Objective Of Scheme:
- Kisan Bhai is expected to empower farmers, allowing them to retain their crops for a minimum of three months post harvest.
More about Scheme:
- This is seen as an attempt to break the monopoly of traders in deciding prices of crops.
- This initiative grants farmers the autonomy to decide when to sell, in contrast to the current practice where most crops are sold around harvest, typically spanning 23 months.
- The government hopes that by providing monetary support for storage and promoting e-NWR trade through the online platform e-NAM, farmers will have more control over prices and access to a larger number of buyers.
- According to the concept paper, though the pledge finance facility is available to farmers now, its outreach is constrained by the high carryover cost on the farmers and credit risk to the bankers.
Implementation of Scheme:
- In the first phase, the scheme may be piloted in Andhra Pradesh, Assam, Madhya Pradesh, Maharashtra, Rajasthan, Tamil Nadu and Uttar Pradesh with an estimated expenditure of ₹170 crore in three years including current fiscal.
Major Components Of Scheme:
- There are two components of the proposal — Warehousing Rental Subsidy (WRS) and Prompt Repayment Incentive (PRI). Small and marginal farmers as well as farmer producer organisations (FPOs) will be eligible for the WRS benefit at ₹4 per quintal per month irrespective of rate of warehousing (storage) rental charges and also whether charged per quintal basis or area basis by warehouse operator.

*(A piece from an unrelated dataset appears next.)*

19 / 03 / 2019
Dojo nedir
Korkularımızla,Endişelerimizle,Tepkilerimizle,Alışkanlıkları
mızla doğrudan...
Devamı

- But the government has proposed that the storage incentive will be provided for a maximum of three months. Besides, produce stored for 15 days or less will not be eligible for the subsidy. The incentive will be calculated on day to day basis.

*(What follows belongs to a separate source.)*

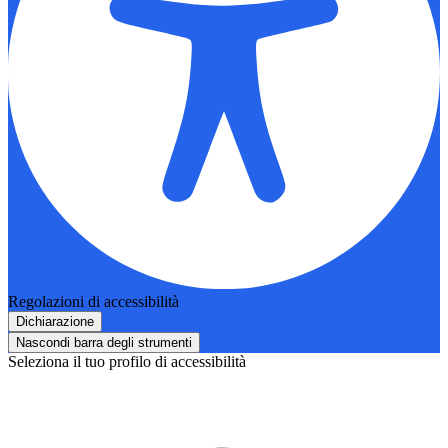
Regolazioni di accessibilità
Dichiarazione
Nascondi barra degli strumenti
Seleziona il tuo profilo di accessibilità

- After wheat harvesting is completed in MayJune, supplies are regulated from July onwards by traders until the next crop arrives. The government, by limiting the incentive for three months, will transfer the power to stockists from October, when festival season starts, as farmers will be forced to liquidate by before October.
About e-NWR:
- The negotiable warehouse receipt (NWR) system was launched in 2011 allowing the transfer of ownership of a commodity stored in a warehouse without having to deliver it physically.

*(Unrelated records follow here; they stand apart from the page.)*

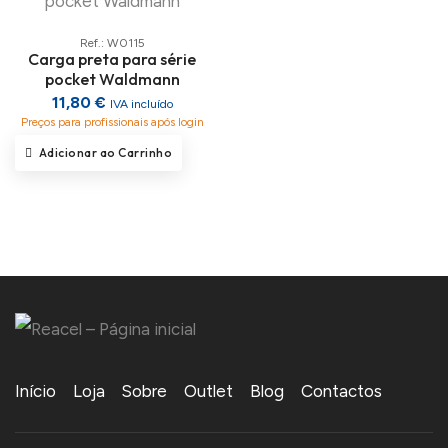
Ref.: W0115
Carga preta para série
pocket Waldmann
11,80 €
IVA incluído
Preços para profissionais após login
Adicionar ao Carrinho
Início
Loja
Sobre
Outlet
Blog
Contactos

- These receipts are issued in negotiable form, making them eligible as collateral.
- This has been enabled by enabling the financing of warehouse receipts through the Warehouse (Development and Regulation) Act, 2007.
- The Warehousing Development and Regulatory Authority (WDRA) regulates the entire operation under NWR.
Salient features of e-NWR:
- An e-NWR is available only in electronic form.
- The single source of information for the e-NWR is the repository system where e-NWR is issued by registered warehouses.
- Confidentiality, integrity and availability of the e-NWR information is provided by the Repository system.
- An e-NWR has time validity.
- All e-NWRS can be traded through off-market or on-market in Commodity Exchanges platforms.
- An e-NWR can be auctioned under certain conditions such as loan not repaid, on expiry and delivery not taken, and on likely damage or spoilage of the commodity in the warehouse.
- e-NWR can be transferred fully or in part.
Benefits:
- Electronic-Negotiable Warehouse Receipt (e-NWR) will help farmers/FPOs to have access to a large number of buyers across the country.
- It will help them get better bargaining powers and realise higher prices by selling graded produce.
- It will provide them with the facility to get their prices quoted and receive immediate payment, besides avoiding distress sales by helping them get loans from banks against warehouse receipts.
Warehousing Development and Regulatory Authority (WDRA):
- WDRA was constituted in 2010 under the Warehousing (Development and Regulation) Act, 2007.
- It is under the Department of Food and Public Distribution (DFPD).